To close, one must serious consider the degree of burden the proposed intervention presents.  Excluding the suicide where the patient is under active care with the endpoint of restoration of rights as suggested above, homicide by gun accounts for only 0.43% of death in the United States according to 2013 CDC data.  For such a small demographic it is necessary to question the justification for a large social engineering program that will negatively impact between 37-44% of of households according to recent studies by Pew and Gallup, respectively.  The only way to ensure the necessary compliance would be blanket registration of all guns.
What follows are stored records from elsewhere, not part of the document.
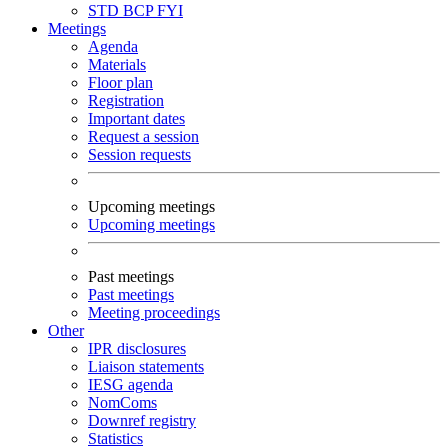
STD
BCP
FYI
Meetings
Agenda
Materials
Floor plan
Registration
Important dates
Request a session
Session requests
Upcoming meetings
Upcoming meetings
Past meetings
Past meetings
Meeting proceedings
Other
IPR disclosures
Liaison statements
IESG agenda
NomComs
Downref registry
Statistics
Note: one limitation of this analysis to be considered is that it focuses on mortality and does not take into account non-fatal injury.  Another limiting factor is that the data discussed includes all gun fatality.  It does not, for example, distinguish between legal homicide (self-defense) and illegal murder.  This may skew the interpretation of the data.

Abuse of clinical authority is a particular pet peeve of mine.  While I’m not an M.D., I have been involved in clinical research from a research assistant through a clinical scientist to a investigational sponsor for over 30 years.  Articles and statements like this doc gives makes us all look bad.